Three victories over bowl-bound teams and two wins over squads in the top 10 are normally confidence builders for most college football programs.
Not at Notre Dame. The glass is either full or empty for the Irish, who consider a season that doesn’t include at least seven wins and a bowl championship series game unacceptable.
That’s why Notre Dame’s 6-4 record heading into today’s game against No. 1 USC is not going over too well in South Bend, Ind., especially after the Irish finished 5-7 a year ago.
The Irish have had more ups and downs this season than Magic Mountain’s newest thrill ride. They upset highly ranked Michigan and Tennessee -- after losing to Brigham Young in the season opener, a game they scheduled as a tuneup for Michigan. They are three-touchdown underdogs against the Trojans because of late-season losses to Boston College and Pittsburgh.
Through it all, third-year Coach Tyrone Willingham has kept his players positive despite a growing concern about the direction of the program.
“He’s remained totally consistent since Day 1,” senior Billy Palmer said of Willingham, who has a 13-14 record at Notre Dame since an 8-0 start.
“His game plan is simple and that’s win on and off the field. I’ve been amazed with his consistency and his persistence and his beliefs and his methods in doing things.”
But early this week, even Willingham hinted that he might have underestimated the pressure that goes with coaching the Irish.
“As a head coach at Stanford, the transition to Notre Dame has been highlighted by the word ‘more,’ ” said Willingham, whose team probably is headed to the Insight Bowl in Phoenix after failing to qualify for any bowl last season. “Everything is larger, everything is greater. There’s a much greater following, a much greater sense of urgency surrounding the program.”
Notre Dame’s biggest problem is that its history and tradition don’t mean much to today’s generation of young athletes, who consider the 1980s old school.
Junior tight end Anthony Fasano has noticed a change only in the way the Irish have been perceived since they finished 10-3 in Willingham’s first season in 2002.
“There are some things that we’ve struggled with, in small details,” he said. “But around the country, we’ve got a lack of respect in the eyes of other teams ... the way people talk about us.”
Said Palmer, “Any time you’re coming off a season like the one we had last year, people are going to gain confidence when they face you. But that’s not just necessarily Notre Dame, it can be any college program. Whenever you’re not consistent and putting wins together, teams tend to lose a little respect for you.”
Beating USC would go a long way in generating respect for Notre Dame, which has been outscored by the Trojans in the last two meetings, 89-27.
“It gives us another step up in that process of having the confidence and having the success against the best in the country,” Willingham said.
“This is an awful important game as we try to build and take the right steps in our program, but also because of the tradition and history of this game.”
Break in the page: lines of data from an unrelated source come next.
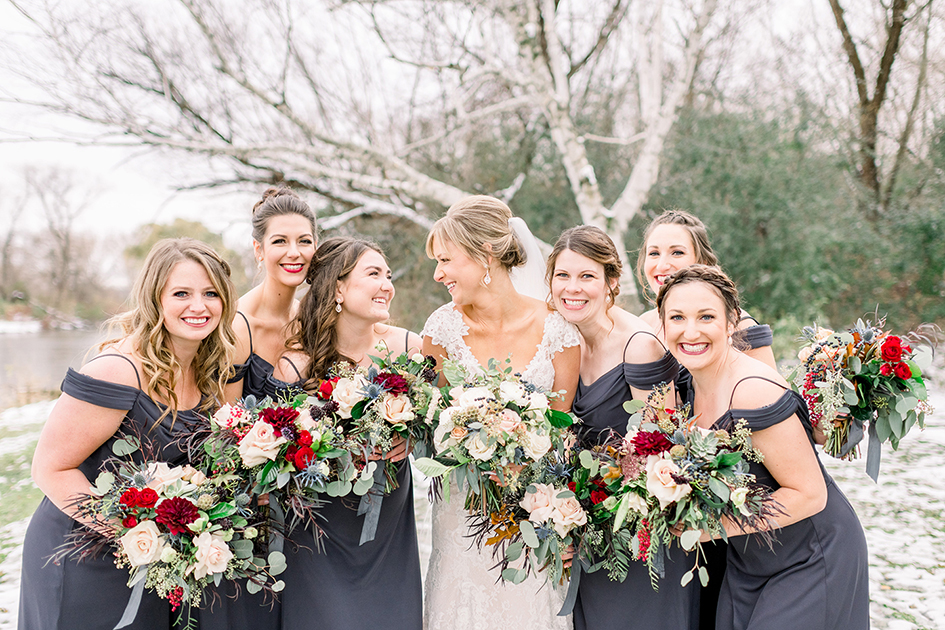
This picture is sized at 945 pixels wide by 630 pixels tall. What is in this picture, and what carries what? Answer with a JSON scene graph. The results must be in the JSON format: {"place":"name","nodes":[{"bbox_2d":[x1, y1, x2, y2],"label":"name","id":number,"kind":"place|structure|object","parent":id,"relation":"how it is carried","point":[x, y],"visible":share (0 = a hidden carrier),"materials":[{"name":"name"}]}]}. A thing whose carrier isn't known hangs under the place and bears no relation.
{"place":"outdoors","nodes":[
{"label":"outdoors","id":0,"kind":"place"},
{"bbox_2d":[0,322,106,411],"label":"water","id":1,"kind":"structure","parent":0,"point":[24,340],"materials":[{"name":"liquid"}]},
{"bbox_2d":[0,0,942,241],"label":"sky","id":2,"kind":"structure","parent":0,"point":[2,4],"materials":[{"name":"white"}]},
{"bbox_2d":[0,378,944,629],"label":"snowy ground","id":3,"kind":"structure","parent":0,"point":[881,537],"materials":[{"name":"white"}]},
{"bbox_2d":[16,236,247,629],"label":"woman","id":4,"kind":"object","parent":3,"relation":"on","point":[158,344],"visible":0.84},
{"bbox_2d":[58,432,289,626],"label":"bouquet","id":5,"kind":"object","parent":4,"relation":"in","point":[182,500],"visible":0.83,"materials":[{"name":"white plant"}]},
{"bbox_2d":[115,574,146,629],"label":"ribbon","id":6,"kind":"object","parent":5,"relation":"attached to","point":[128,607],"visible":0.7,"materials":[{"name":"blue fabric"}]},
{"bbox_2d":[195,182,317,627],"label":"woman","id":7,"kind":"object","parent":3,"relation":"on","point":[306,223],"visible":0.5},
{"bbox_2d":[198,384,353,521],"label":"bouquet","id":8,"kind":"object","parent":7,"relation":"in","point":[257,434],"visible":0.82,"materials":[{"name":"plant"}]},
{"bbox_2d":[271,225,429,627],"label":"woman","id":9,"kind":"object","parent":3,"relation":"on","point":[392,561],"visible":0.74},
{"bbox_2d":[305,348,438,504],"label":"bouquet","id":10,"kind":"object","parent":9,"relation":"in","point":[402,388],"visible":0.8,"materials":[{"name":"plant"}]},
{"bbox_2d":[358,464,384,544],"label":"ribbon","id":11,"kind":"object","parent":10,"relation":"attached to","point":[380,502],"visible":0.68,"materials":[{"name":"blue fabric"}]},
{"bbox_2d":[418,195,585,629],"label":"bride","id":12,"kind":"object","parent":3,"relation":"on","point":[455,267],"visible":0.73},
{"bbox_2d":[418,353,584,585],"label":"bouquet","id":13,"kind":"object","parent":12,"relation":"in","point":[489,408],"visible":0.87,"materials":[{"name":"white plant"}]},
{"bbox_2d":[548,219,701,629],"label":"woman","id":14,"kind":"object","parent":3,"relation":"on","point":[559,267],"visible":0.72},
{"bbox_2d":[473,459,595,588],"label":"bouquet","id":15,"kind":"object","parent":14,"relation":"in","point":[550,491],"visible":0.68,"materials":[{"name":"plant"}]},
{"bbox_2d":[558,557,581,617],"label":"ribbon","id":16,"kind":"object","parent":15,"relation":"attached to","point":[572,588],"visible":0.69,"materials":[{"name":"blue fabric"}]},
{"bbox_2d":[653,261,872,629],"label":"woman","id":17,"kind":"object","parent":3,"relation":"on","point":[688,292],"visible":0.84},
{"bbox_2d":[578,397,780,591],"label":"bouquet","id":18,"kind":"object","parent":17,"relation":"in","point":[653,434],"visible":0.9,"materials":[{"name":"plant"}]},
{"label":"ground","id":19,"kind":"structure","parent":0},
{"bbox_2d":[2,163,101,317],"label":"bare tree","id":20,"kind":"object","parent":19,"relation":"on","point":[63,256],"visible":0.97,"materials":[{"name":"brown plant"}]},
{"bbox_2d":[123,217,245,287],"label":"tree","id":21,"kind":"object","parent":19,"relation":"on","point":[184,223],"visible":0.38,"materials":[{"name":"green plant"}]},
{"bbox_2d":[0,0,723,301],"label":"birch tree","id":22,"kind":"object","parent":19,"relation":"on","point":[581,171],"visible":0.92,"materials":[{"name":"plant"}]},
{"bbox_2d":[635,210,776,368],"label":"woman","id":23,"kind":"object","parent":19,"relation":"on","point":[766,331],"visible":0.28},
{"bbox_2d":[785,316,935,480],"label":"bouquet","id":24,"kind":"object","parent":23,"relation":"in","point":[907,375],"visible":0.9,"materials":[{"name":"plant"}]},
{"bbox_2d":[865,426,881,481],"label":"ribbon","id":25,"kind":"object","parent":24,"relation":"hanging from","point":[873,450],"visible":0.73,"materials":[{"name":"blue fabric"}]},
{"bbox_2d":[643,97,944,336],"label":"evergreen shrub","id":26,"kind":"object","parent":19,"relation":"on","point":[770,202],"visible":0.63,"materials":[{"name":"green plant"}]},
{"bbox_2d":[826,0,926,210],"label":"bare tree","id":27,"kind":"object","parent":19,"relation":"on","point":[873,114],"visible":0.9,"materials":[{"name":"brown plant"}]}
]}

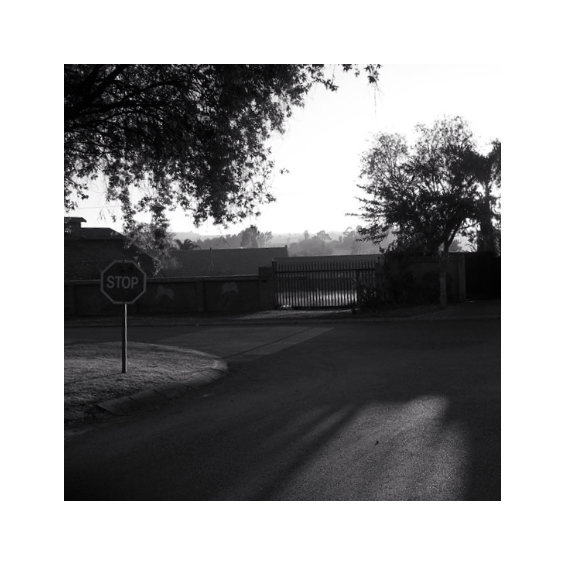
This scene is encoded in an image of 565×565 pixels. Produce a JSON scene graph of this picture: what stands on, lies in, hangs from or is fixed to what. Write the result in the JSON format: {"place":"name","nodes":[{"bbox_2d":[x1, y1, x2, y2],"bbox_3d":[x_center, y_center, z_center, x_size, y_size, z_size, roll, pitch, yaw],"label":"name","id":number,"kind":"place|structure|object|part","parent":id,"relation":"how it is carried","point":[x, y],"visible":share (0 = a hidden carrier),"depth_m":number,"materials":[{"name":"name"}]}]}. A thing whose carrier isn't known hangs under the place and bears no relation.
{"place":"outdoors","nodes":[
{"label":"outdoors","id":0,"kind":"place"},
{"bbox_2d":[64,217,158,279],"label":"house","id":1,"kind":"structure","parent":0,"point":[89,248],"depth_m":29.78,"materials":[{"name":"brick"}]},
{"bbox_2d":[65,217,86,232],"bbox_3d":[-9.195,-2.302,28.960,1.108,1.153,1.113,-1,3,2],"label":"chimney","id":2,"kind":"object","parent":1,"relation":"on","point":[81,218],"visible":0.28,"depth_m":28.60,"materials":[{"name":"brick"}]},
{"bbox_2d":[64,341,222,422],"label":"lawn","id":3,"kind":"structure","parent":0,"point":[147,355],"materials":[{"name":"plant"}]},
{"bbox_2d":[121,303,127,371],"bbox_3d":[-2.179,0.576,9.171,0.101,1.486,0.111,-1,3,2],"label":"sign post","id":4,"kind":"object","parent":3,"relation":"on","point":[123,368],"visible":0.61,"depth_m":9.15,"materials":[{"name":"metal"}]},
{"bbox_2d":[100,259,147,304],"bbox_3d":[-2.041,-0.001,8.545,0.706,0.636,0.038,-1,3,2],"label":"stop sign","id":5,"kind":"object","parent":4,"relation":"attached to","point":[128,298],"visible":0.98,"depth_m":8.53,"materials":[{"name":"metal"}]},
{"bbox_2d":[64,272,269,315],"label":"brick wall","id":6,"kind":"structure","parent":0,"point":[186,283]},
{"bbox_2d":[155,285,174,301],"bbox_3d":[-3.721,0.371,20.950,0.747,0.547,0.009,-1,3,2],"label":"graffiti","id":7,"kind":"object","parent":6,"relation":"attached to","point":[168,293],"visible":0.98,"depth_m":20.95,"materials":[{"name":"paint"}]},
{"bbox_2d":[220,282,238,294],"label":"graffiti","id":8,"kind":"object","parent":6,"relation":"attached to","point":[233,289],"visible":0.97,"depth_m":20.36,"materials":[{"name":"paint"}]},
{"bbox_2d":[158,246,286,277],"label":"building","id":9,"kind":"structure","parent":0,"point":[221,260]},
{"bbox_2d":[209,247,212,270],"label":"chimney pipe","id":10,"kind":"object","parent":9,"relation":"on","point":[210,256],"visible":0.68,"depth_m":34.81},
{"bbox_2d":[66,59,491,242],"label":"sky","id":11,"kind":"structure","parent":0,"point":[217,233],"materials":[{"name":"white"}]},
{"bbox_2d":[63,315,499,500],"label":"road","id":12,"kind":"structure","parent":0,"point":[123,430],"materials":[{"name":"grey asphalt"}]},
{"bbox_2d":[97,359,228,414],"bbox_3d":[-1.579,1.378,8.316,1.766,0.266,3.558,-1,3,2],"label":"curb","id":13,"kind":"structure","parent":12,"relation":"on","point":[193,378],"depth_m":7.75,"materials":[{"name":"concrete"}]},
{"bbox_2d":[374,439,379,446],"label":"leaf","id":14,"kind":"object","parent":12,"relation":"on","point":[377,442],"visible":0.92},
{"bbox_2d":[64,300,498,326],"label":"pavement","id":15,"kind":"structure","parent":0,"point":[311,312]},
{"bbox_2d":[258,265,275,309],"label":"gate pillar","id":16,"kind":"structure","parent":15,"relation":"on","point":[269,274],"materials":[{"name":"brick"}]},
{"bbox_2d":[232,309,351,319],"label":"grass strip","id":17,"kind":"object","parent":15,"relation":"on","point":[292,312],"visible":0.77,"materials":[{"name":"plant"}]},
{"bbox_2d":[272,258,376,308],"bbox_3d":[1.376,-0.004,20.791,3.741,1.663,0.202,-1,3,2],"label":"metal gate","id":18,"kind":"structure","parent":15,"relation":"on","point":[336,270],"depth_m":20.77,"materials":[{"name":"metal"}]},
{"bbox_2d":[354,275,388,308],"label":"shrub","id":19,"kind":"object","parent":15,"relation":"on","point":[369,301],"visible":0.76,"depth_m":19.21,"materials":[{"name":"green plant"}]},
{"bbox_2d":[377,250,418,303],"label":"shrub","id":20,"kind":"object","parent":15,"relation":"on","point":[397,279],"visible":0.82,"depth_m":20.11,"materials":[{"name":"black plant"}]},
{"bbox_2d":[353,118,489,307],"bbox_3d":[4.092,-1.913,18.753,4.086,5.421,4.256,-3,3,-36],"label":"tree","id":21,"kind":"object","parent":15,"relation":"on","point":[451,240],"visible":0.99,"depth_m":17.98,"materials":[{"name":"plant"}]},
{"label":"tree trunk","id":22,"kind":"part","parent":21,"relation":"part of","materials":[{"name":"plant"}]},
{"bbox_2d":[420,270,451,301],"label":"shrub","id":23,"kind":"object","parent":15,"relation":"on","point":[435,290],"visible":0.66,"depth_m":20.81,"materials":[{"name":"black plant"}]},
{"bbox_2d":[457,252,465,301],"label":"gate pillar","id":24,"kind":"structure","parent":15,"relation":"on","point":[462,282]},
{"bbox_2d":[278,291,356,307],"label":"lawn","id":25,"kind":"structure","parent":0,"point":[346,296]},
{"bbox_2d":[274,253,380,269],"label":"building","id":26,"kind":"structure","parent":0,"point":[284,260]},
{"bbox_2d":[377,253,466,303],"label":"brick wall","id":27,"kind":"structure","parent":0,"point":[424,268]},
{"bbox_2d":[464,251,500,298],"bbox_3d":[6.838,-0.208,21.712,2.152,1.695,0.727,-1,3,2],"label":"dark gate","id":28,"kind":"structure","parent":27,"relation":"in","point":[478,260],"depth_m":21.63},
{"label":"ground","id":29,"kind":"structure","parent":0},
{"bbox_2d":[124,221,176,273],"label":"tree","id":30,"kind":"object","parent":29,"relation":"on","point":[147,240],"visible":0.35,"depth_m":33.18,"materials":[{"name":"plant"}]},
{"bbox_2d":[174,238,199,249],"bbox_3d":[-7.496,-1.021,50.180,3.357,4.809,3.542,-1,3,2],"label":"palm tree","id":31,"kind":"object","parent":29,"relation":"on","point":[189,241],"visible":0.26,"depth_m":49.90,"materials":[{"name":"grey plant"}]},
{"bbox_2d":[62,61,383,270],"bbox_3d":[-2.541,-2.722,8.702,8.726,8.371,8.534,-1,3,2],"label":"tree","id":32,"kind":"object","parent":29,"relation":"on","point":[347,67],"visible":0.76,"depth_m":8.70,"materials":[{"name":"plant"}]},
{"bbox_2d":[240,225,264,247],"label":"distant tree","id":33,"kind":"object","parent":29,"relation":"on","point":[244,238],"visible":0.7,"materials":[{"name":"grey plant"}]},
{"bbox_2d":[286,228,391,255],"label":"distant trees","id":34,"kind":"object","parent":29,"relation":"on","point":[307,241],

Notre Dame has played well in big games. The Irish handed Michigan its first defeat, scoring 21 points in the fourth quarter of a 28-20 victory. They also defeated Tennessee on the road with a strong second-half effort.
But against USC, the Irish will have their hands full trying to slow quarterback Matt Leinart and the Trojans’ passing offense. Three quarterbacks have passed for more than 300 yards against the Irish. One of them, Purdue’s Kyle Orton, threw for 385 yards.
To help the defense, the Irish plan to control the ball with a balanced attack, directed by sophomore quarterback Brady Quinn.
Quinn has had his moments, one game producing a Notre Dame Stadium-record 432 yards passing against Purdue. But in his career, the Irish are 0-7 when Quinn throws 34 or more passes and 10-2 when he throws fewer.
“You try to get long drives,” Quinn said about playing USC. “Move the ball and have the ball for a long time, keep the ball out of their hands by not turning it over and just keeping time of possession in our favor.”
Quinn ranks 45th in the country with a pass efficiency rating of 128 and has 14 touchdown passes and nine interceptions.
“My thing is that we’ve been inconsistent,” Willingham said about Notre Dame’s offense. “In some areas we’ve improved. We’re probably a little more in passing yardage this year than we were last year, but at the same time we’ve dropped off a little bit in our run production. So we’re trying to see if we can maximize all of those so that we can be a much more consistent, a much more productive offense.”
Not too many believe that the Irish will be able to get it done against the Trojans, which does not sit well with some Notre Dame players.
“It bugs you a little bit [to be underdogs] but it is not something that is going to stop us,” linebacker Dan Goolsby said. “We are still going to play our game and be ready for whatever challenges USC throws at us.”